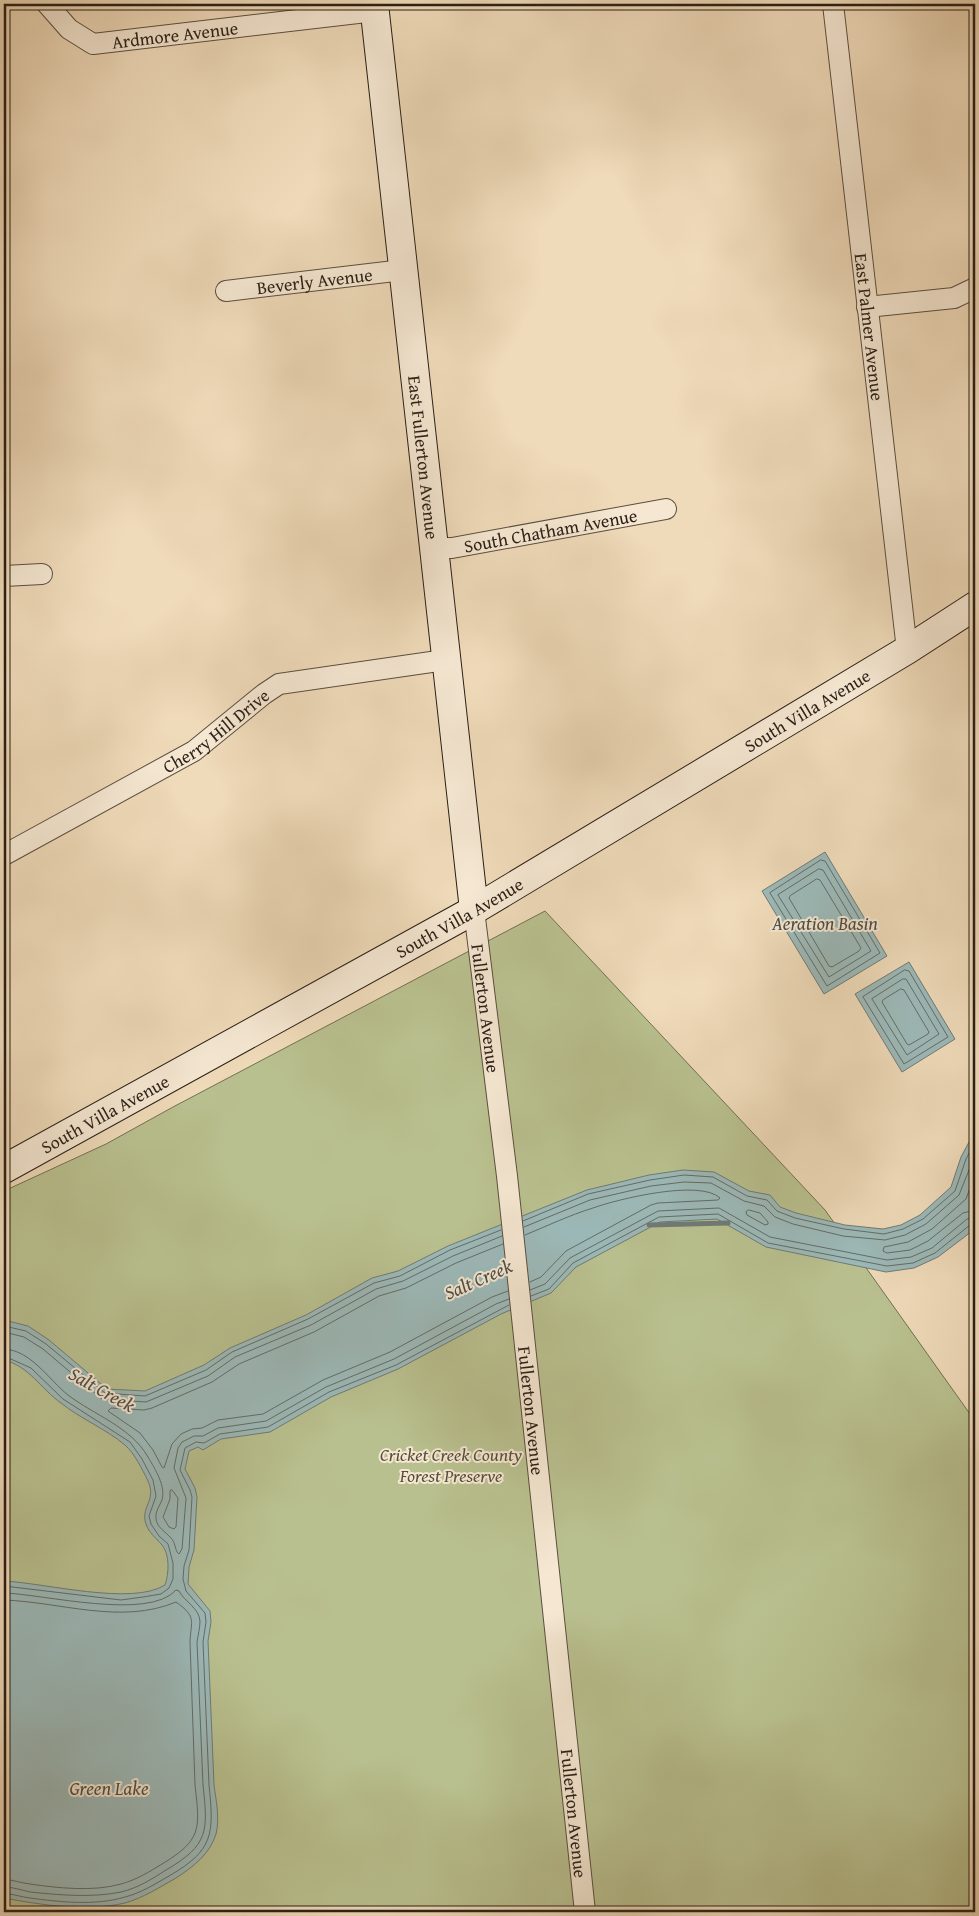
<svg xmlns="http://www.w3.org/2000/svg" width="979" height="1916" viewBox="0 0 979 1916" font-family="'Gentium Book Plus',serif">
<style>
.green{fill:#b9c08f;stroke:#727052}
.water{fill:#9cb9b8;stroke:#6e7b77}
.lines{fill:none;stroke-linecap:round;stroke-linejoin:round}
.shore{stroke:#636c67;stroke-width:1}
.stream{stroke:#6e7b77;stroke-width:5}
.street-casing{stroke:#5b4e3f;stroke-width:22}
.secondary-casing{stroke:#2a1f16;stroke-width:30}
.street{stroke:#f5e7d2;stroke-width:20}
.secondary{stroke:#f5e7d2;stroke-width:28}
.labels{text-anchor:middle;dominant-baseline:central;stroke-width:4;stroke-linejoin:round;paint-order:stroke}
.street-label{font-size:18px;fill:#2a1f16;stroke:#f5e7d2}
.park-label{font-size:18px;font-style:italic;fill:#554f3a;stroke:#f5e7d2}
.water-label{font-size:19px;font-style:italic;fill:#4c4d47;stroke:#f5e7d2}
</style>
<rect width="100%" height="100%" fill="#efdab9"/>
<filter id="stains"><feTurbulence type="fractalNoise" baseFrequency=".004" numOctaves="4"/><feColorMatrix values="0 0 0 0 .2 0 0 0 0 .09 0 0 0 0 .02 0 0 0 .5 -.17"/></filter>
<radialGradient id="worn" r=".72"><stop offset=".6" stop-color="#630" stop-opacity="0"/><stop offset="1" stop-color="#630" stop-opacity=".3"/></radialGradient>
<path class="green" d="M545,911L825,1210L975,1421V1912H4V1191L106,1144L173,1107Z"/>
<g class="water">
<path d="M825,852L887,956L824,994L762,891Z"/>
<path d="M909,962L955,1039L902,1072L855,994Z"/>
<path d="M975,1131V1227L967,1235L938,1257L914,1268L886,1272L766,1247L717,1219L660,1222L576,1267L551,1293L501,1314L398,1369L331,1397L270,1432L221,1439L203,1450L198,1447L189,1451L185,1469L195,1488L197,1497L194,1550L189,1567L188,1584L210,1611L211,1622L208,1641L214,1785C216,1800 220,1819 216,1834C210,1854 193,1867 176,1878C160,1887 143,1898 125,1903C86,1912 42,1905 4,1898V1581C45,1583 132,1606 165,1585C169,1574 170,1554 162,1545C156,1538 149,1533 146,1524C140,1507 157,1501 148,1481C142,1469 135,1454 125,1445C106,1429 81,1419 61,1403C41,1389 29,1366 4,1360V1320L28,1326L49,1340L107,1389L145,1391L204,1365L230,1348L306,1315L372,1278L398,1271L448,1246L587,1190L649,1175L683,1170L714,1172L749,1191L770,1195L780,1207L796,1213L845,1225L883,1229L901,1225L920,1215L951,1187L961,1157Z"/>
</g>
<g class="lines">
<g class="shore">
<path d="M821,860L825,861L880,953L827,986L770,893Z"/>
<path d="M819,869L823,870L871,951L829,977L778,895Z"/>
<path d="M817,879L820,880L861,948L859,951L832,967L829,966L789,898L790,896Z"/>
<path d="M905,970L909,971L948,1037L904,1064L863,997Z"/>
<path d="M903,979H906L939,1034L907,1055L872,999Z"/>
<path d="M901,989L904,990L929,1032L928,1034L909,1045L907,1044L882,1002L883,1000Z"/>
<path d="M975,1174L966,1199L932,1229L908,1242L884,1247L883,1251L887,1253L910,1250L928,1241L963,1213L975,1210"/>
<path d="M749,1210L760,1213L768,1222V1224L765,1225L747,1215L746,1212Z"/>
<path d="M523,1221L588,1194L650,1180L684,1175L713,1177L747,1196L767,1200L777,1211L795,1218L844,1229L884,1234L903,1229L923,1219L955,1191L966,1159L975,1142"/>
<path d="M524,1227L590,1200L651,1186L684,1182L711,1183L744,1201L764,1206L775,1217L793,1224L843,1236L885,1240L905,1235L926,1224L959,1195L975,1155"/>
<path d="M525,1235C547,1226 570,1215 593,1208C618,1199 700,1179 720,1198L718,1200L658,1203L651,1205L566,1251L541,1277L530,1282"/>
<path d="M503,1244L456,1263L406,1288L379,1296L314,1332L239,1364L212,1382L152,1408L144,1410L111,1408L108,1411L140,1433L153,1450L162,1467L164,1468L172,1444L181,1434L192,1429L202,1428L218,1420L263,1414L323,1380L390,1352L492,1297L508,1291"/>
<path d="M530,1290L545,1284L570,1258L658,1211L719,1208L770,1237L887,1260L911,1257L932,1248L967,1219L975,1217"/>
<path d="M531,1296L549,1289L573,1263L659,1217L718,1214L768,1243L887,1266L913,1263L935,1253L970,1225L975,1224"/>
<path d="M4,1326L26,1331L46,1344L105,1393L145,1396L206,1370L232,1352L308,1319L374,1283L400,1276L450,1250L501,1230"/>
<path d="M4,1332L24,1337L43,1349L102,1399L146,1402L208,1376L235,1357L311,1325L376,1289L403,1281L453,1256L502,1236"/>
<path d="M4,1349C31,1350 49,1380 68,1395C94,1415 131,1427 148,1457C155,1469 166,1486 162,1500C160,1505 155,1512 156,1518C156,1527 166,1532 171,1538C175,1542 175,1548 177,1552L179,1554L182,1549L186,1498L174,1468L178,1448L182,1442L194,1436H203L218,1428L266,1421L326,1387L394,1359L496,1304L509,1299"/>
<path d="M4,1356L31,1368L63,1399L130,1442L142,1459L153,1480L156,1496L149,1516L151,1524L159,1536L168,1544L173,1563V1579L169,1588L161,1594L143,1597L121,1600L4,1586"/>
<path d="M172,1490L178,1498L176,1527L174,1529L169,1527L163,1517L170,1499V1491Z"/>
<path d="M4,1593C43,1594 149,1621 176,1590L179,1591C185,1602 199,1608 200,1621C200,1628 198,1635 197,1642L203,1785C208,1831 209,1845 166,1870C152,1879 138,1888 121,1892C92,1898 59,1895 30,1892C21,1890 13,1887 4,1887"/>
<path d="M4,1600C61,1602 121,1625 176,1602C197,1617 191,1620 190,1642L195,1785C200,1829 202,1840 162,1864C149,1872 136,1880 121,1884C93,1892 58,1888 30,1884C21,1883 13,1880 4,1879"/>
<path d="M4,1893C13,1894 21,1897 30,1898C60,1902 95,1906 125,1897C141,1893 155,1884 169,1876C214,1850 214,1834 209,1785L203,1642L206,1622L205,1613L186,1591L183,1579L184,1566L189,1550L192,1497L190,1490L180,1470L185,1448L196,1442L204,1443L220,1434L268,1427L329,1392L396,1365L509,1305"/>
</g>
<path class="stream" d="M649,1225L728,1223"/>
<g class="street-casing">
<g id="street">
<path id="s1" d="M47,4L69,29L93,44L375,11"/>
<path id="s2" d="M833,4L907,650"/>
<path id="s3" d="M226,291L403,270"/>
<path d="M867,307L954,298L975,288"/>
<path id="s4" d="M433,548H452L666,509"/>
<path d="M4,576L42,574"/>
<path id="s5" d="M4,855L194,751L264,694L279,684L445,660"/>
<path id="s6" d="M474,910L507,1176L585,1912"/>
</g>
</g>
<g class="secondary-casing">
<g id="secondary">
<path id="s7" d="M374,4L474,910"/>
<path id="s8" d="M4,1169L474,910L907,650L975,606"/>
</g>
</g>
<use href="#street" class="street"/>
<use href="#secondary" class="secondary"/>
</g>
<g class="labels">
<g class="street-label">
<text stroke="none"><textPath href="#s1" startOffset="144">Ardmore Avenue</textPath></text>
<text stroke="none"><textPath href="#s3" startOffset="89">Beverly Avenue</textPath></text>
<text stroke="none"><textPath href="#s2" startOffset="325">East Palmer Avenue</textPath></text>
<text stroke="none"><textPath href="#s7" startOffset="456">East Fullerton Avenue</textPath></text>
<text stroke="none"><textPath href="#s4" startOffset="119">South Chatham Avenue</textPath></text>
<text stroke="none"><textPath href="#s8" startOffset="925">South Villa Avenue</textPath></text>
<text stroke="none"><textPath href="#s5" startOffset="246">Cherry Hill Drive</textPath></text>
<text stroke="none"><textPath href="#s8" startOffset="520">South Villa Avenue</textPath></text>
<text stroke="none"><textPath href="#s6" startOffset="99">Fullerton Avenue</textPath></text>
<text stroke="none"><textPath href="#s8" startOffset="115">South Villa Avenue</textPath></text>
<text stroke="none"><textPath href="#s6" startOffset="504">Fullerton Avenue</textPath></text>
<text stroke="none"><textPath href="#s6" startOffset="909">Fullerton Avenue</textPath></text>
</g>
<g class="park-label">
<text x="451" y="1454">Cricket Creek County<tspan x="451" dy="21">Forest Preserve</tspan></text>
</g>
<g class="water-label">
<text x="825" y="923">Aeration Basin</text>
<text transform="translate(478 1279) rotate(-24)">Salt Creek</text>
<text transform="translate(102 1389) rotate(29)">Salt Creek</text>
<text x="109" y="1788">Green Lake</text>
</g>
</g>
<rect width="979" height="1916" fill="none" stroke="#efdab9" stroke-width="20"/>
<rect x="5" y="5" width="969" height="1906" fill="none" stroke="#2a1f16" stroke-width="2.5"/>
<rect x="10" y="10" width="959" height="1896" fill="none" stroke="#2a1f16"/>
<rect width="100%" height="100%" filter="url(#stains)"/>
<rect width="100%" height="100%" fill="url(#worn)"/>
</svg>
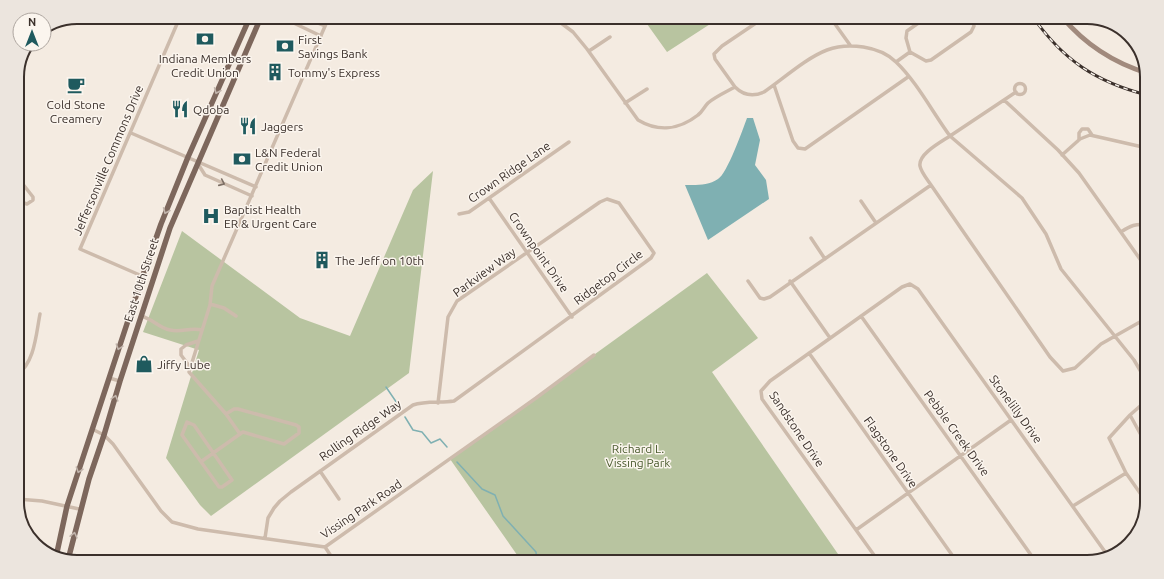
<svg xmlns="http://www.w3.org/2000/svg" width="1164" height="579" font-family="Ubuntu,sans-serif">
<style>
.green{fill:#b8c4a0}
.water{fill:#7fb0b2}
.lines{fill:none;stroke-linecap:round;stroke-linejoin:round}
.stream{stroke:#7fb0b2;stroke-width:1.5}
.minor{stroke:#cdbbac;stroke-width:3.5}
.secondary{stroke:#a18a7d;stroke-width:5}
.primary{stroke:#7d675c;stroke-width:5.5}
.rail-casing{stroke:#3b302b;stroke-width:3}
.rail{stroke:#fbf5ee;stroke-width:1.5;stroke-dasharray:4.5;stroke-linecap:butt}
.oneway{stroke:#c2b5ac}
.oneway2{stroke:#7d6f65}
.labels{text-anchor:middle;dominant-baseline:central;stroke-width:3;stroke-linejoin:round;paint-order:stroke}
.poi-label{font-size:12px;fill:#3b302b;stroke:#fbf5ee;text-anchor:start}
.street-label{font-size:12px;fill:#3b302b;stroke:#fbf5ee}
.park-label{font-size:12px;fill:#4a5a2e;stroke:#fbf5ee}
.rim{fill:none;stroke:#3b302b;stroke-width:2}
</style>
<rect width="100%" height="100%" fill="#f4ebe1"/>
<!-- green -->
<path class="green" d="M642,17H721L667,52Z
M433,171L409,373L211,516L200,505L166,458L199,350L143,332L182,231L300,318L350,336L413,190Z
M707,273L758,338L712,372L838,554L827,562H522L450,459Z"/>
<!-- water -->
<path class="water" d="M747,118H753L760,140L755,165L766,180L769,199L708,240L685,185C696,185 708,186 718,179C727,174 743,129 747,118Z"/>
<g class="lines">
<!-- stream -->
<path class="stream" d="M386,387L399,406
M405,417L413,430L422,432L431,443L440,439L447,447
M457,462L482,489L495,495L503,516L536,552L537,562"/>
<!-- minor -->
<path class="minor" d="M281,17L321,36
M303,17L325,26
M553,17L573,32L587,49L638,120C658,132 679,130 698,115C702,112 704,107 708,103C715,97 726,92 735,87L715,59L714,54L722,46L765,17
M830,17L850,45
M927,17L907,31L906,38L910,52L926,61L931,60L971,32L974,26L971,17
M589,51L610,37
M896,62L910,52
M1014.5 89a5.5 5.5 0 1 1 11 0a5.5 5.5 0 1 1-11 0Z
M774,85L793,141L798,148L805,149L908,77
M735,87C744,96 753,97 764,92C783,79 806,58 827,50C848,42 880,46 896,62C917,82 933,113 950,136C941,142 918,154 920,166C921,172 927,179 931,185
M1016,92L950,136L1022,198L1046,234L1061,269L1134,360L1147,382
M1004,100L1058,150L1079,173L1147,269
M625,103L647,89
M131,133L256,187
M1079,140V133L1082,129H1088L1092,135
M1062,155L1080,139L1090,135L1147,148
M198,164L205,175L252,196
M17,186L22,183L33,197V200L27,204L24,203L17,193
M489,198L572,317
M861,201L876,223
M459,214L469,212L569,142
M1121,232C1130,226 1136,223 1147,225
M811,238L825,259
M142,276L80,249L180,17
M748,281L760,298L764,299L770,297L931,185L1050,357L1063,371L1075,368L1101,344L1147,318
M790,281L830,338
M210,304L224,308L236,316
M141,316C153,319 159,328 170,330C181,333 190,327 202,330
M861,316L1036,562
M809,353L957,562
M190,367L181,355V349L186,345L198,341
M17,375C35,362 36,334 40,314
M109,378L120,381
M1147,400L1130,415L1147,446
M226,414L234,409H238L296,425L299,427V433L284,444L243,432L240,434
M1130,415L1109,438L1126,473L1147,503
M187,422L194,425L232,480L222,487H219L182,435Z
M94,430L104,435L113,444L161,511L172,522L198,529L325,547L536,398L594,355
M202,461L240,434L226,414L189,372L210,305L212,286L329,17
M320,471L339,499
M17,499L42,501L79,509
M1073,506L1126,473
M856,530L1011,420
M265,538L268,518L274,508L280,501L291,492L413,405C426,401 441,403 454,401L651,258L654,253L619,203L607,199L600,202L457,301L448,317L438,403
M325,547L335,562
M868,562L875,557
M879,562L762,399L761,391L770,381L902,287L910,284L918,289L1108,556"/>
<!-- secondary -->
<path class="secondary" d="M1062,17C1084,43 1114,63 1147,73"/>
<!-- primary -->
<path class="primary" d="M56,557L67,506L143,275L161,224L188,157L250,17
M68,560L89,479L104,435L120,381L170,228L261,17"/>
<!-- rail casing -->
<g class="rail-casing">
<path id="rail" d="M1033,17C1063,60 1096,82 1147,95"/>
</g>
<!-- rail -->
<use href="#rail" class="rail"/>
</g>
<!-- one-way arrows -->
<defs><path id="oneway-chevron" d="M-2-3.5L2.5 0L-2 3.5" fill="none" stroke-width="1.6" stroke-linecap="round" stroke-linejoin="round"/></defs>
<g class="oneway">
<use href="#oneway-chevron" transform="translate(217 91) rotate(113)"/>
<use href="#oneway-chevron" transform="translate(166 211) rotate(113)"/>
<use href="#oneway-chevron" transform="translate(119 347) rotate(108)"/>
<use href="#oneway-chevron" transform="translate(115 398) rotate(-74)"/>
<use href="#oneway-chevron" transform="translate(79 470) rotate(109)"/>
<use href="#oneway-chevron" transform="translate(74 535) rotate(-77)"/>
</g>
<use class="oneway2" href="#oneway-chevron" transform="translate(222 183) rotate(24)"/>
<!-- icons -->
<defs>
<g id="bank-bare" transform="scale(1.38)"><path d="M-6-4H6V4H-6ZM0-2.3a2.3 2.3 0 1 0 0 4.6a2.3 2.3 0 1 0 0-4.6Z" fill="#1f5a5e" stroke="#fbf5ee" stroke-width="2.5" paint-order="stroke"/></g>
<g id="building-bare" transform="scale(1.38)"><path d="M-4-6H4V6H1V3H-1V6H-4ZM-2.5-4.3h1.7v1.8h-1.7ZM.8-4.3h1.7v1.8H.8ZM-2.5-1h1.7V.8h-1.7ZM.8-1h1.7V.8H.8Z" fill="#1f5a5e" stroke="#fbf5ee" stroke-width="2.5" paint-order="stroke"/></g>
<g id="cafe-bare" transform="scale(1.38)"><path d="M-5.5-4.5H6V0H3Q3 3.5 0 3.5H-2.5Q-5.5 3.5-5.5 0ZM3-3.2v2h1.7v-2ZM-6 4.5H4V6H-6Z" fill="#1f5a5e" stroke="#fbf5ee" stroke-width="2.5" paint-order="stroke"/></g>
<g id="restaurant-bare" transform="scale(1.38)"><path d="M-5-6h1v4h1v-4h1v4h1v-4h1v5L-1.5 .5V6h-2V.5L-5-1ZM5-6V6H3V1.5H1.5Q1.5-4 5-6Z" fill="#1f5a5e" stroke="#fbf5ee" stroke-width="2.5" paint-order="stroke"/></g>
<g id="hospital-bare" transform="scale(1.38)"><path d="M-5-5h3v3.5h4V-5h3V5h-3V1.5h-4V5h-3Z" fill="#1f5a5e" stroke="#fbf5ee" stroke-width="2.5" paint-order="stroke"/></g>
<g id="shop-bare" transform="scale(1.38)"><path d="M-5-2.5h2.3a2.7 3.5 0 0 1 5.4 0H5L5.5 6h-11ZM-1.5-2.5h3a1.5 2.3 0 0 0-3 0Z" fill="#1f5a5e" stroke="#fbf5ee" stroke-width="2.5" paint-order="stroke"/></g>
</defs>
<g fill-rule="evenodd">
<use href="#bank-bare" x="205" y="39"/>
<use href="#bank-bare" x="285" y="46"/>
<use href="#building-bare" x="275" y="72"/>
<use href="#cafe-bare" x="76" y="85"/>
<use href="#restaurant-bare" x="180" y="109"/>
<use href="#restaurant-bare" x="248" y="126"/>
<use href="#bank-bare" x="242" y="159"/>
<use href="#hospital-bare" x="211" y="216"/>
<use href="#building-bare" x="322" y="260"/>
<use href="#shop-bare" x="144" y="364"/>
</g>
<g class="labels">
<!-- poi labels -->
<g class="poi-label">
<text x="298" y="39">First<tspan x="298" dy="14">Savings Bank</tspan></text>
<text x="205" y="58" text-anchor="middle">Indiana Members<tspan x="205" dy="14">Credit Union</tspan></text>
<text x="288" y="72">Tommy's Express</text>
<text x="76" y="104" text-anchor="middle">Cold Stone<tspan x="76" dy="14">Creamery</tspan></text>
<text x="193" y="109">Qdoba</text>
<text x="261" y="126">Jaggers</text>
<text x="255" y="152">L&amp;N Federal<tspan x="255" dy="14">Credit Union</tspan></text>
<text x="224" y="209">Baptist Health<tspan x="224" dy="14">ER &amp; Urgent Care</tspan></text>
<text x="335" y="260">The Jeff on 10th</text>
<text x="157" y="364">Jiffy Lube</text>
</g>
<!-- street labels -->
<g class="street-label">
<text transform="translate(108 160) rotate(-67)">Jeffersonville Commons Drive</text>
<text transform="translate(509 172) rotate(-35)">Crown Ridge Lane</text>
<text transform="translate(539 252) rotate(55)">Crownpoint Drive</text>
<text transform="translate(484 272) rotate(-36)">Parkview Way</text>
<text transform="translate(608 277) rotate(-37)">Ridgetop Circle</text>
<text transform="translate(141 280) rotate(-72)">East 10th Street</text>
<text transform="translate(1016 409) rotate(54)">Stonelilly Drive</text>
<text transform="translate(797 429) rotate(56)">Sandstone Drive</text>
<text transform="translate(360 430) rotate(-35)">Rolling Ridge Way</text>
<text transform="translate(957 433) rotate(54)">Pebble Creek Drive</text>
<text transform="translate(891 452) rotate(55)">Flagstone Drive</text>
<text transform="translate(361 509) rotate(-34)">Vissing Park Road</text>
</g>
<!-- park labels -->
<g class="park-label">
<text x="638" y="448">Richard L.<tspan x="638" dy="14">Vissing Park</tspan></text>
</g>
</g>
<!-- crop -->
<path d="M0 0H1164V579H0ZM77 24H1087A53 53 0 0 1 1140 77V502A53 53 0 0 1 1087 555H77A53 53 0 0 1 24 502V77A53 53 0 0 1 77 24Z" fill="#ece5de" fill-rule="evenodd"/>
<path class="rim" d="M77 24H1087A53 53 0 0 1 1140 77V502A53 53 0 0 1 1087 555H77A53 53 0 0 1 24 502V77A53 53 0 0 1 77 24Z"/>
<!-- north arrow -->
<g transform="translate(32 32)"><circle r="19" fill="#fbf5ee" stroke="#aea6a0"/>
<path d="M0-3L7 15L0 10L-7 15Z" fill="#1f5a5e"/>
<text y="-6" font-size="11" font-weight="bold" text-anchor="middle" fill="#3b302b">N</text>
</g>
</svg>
########################################
» **Task instructions**: In the records above, collect each line with "worn".

» **Reply to the exercise**:
<radialGradient id="worn" r=".72"><stop offset=".6" stop-color="#630" stop-opacity="0"/><stop offset="1" stop-color="#630" stop-opacity=".3"/></radialGradient>
<rect width="100%" height="100%" fill="url(#worn)"/>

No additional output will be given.